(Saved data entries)
-- Opening Marker --
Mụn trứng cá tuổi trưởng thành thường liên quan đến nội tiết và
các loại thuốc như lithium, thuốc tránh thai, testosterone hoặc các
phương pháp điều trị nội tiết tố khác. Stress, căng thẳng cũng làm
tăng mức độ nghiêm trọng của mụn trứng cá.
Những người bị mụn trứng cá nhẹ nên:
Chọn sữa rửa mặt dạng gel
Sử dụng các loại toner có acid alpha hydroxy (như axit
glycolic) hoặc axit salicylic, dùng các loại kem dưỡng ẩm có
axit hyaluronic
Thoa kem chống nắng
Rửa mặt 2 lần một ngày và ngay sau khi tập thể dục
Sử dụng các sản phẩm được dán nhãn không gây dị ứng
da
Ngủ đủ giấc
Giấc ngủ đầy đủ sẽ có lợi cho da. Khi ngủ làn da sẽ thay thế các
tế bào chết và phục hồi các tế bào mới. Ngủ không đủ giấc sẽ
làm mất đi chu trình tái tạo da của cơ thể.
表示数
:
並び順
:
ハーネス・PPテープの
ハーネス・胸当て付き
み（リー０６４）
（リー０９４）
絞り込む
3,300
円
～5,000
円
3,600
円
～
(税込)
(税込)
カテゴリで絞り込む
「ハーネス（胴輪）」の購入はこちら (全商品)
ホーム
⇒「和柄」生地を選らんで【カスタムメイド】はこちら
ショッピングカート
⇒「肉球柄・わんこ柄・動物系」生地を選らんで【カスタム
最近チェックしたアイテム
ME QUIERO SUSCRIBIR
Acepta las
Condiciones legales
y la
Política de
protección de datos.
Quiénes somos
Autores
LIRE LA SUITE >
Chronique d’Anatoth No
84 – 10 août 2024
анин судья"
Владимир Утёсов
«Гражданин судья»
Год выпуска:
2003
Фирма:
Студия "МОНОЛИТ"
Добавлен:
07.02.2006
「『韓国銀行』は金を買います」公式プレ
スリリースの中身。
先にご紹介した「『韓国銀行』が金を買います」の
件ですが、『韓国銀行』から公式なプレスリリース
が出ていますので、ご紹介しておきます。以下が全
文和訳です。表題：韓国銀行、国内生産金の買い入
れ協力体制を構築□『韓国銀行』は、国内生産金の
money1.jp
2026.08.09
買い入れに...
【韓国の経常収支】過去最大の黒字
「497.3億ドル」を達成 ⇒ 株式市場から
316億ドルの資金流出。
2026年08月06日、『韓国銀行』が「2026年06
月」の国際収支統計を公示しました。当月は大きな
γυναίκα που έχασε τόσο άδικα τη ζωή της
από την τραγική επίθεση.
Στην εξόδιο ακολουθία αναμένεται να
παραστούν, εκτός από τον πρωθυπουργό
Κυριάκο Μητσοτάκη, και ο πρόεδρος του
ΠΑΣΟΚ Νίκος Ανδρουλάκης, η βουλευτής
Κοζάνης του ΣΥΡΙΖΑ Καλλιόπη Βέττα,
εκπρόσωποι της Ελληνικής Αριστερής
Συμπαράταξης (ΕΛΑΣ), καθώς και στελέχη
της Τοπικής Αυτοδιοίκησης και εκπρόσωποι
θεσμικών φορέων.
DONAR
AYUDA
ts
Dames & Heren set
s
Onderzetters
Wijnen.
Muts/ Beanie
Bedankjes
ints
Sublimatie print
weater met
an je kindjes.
-- Closing Marker --
-- Opening Marker --
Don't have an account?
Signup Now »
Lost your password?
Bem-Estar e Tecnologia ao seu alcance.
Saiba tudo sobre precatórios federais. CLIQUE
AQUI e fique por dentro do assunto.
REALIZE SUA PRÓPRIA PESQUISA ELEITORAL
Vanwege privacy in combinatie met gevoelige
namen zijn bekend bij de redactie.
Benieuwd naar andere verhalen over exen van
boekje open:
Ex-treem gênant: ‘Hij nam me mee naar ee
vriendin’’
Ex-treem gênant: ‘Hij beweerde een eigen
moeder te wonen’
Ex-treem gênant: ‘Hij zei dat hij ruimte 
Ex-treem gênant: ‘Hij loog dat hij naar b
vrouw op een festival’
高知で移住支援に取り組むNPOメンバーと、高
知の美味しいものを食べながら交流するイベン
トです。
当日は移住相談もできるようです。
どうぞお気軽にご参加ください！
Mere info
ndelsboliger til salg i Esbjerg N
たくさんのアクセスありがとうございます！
-- Closing Marker --
-- Opening Marker --
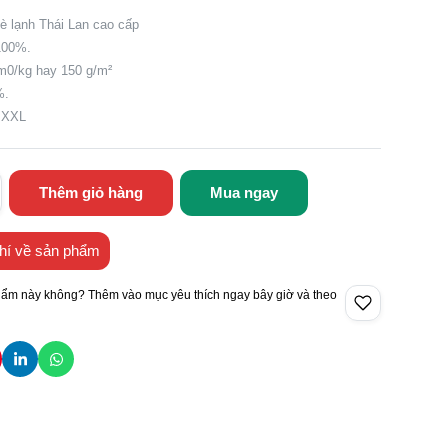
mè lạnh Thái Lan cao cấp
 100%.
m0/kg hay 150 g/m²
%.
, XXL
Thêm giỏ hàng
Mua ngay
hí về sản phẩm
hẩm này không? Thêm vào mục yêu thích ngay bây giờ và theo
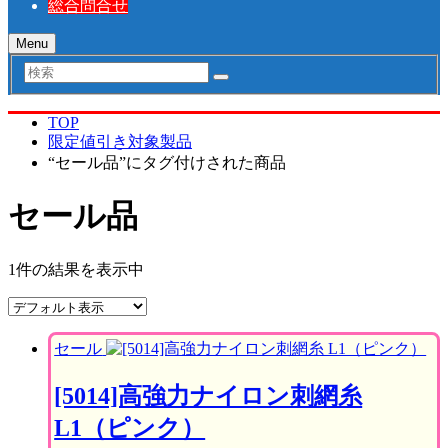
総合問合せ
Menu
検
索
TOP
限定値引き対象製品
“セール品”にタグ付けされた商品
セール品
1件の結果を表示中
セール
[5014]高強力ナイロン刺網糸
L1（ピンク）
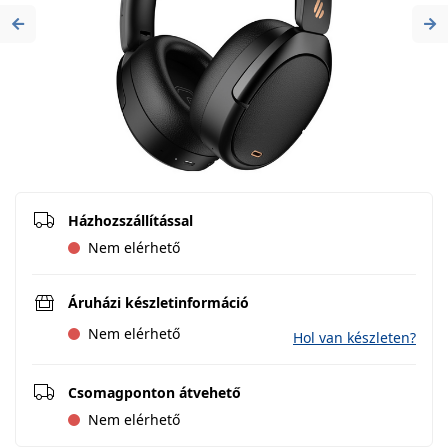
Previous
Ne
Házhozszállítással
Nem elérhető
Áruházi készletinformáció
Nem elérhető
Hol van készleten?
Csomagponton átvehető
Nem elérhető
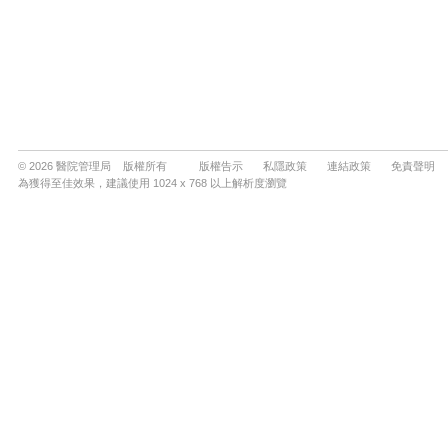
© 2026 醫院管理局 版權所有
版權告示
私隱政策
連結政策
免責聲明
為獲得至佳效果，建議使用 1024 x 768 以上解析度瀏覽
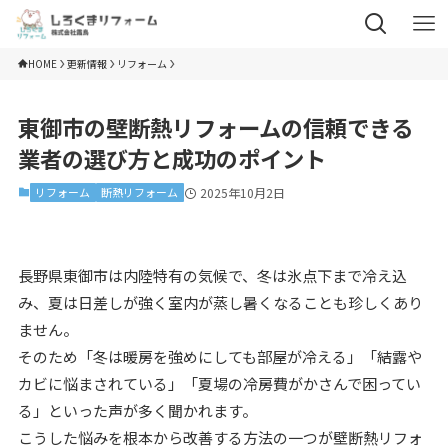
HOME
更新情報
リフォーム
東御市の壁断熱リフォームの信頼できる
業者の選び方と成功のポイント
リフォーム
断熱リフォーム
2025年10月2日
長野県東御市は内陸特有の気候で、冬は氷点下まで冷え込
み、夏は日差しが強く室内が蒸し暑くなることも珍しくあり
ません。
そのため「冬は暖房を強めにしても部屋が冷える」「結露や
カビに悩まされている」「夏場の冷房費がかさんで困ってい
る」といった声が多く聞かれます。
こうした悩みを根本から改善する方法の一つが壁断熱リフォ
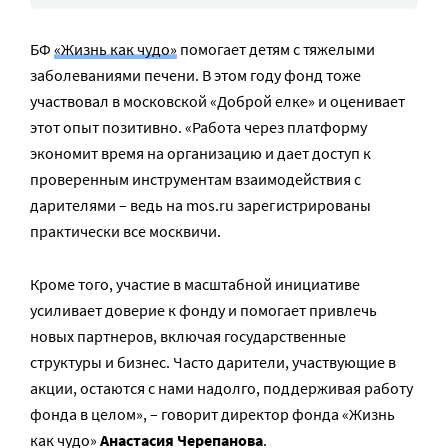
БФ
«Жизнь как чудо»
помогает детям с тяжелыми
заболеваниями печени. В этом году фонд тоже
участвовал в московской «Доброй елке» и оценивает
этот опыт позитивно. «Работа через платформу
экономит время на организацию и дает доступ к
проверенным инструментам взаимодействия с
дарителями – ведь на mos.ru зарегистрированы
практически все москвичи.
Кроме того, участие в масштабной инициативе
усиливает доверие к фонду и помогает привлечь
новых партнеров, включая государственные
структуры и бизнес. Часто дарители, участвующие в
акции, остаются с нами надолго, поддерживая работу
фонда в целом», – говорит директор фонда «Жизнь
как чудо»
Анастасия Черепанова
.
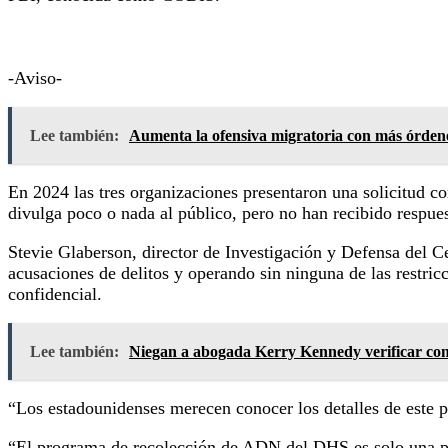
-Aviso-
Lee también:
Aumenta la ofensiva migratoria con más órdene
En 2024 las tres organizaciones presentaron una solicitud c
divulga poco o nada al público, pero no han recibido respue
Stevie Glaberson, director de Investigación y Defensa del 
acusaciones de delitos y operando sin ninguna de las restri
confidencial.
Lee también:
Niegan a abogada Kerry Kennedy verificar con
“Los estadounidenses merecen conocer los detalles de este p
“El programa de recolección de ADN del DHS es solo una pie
-- Closing Marker --
## About this task
Starting at the line above that holds "этот опыт позитивно.", repeat every line exactly down to and including the line that holds "solo una pie", then stop. Do not carry over any pictures.

## Solved exercise
этот опыт позитивно. «Работа через платформу
экономит время на организацию и дает доступ к
проверенным инструментам взаимодействия с
дарителями – ведь на mos.ru зарегистрированы
практически все москвичи.
Кроме того, участие в масштабной инициативе
усиливает доверие к фонду и помогает привлечь
новых партнеров, включая государственные
структуры и бизнес. Часто дарители, участвующие в
акции, остаются с нами надолго, поддерживая работу
фонда в целом», – говорит директор фонда «Жизнь
как чудо»
Анастасия Черепанова
.
-Aviso-
Lee también:
Aumenta la ofensiva migratoria con más órdene
En 2024 las tres organizaciones presentaron una solicitud c
divulga poco o nada al público, pero no han recibido respue
Stevie Glaberson, director de Investigación y Defensa del 
acusaciones de delitos y operando sin ninguna de las restri
confidencial.
Lee también:
Niegan a abogada Kerry Kennedy verificar con
“Los estadounidenses merecen conocer los detalles de este p
“El programa de recolección de ADN del DHS es solo una pie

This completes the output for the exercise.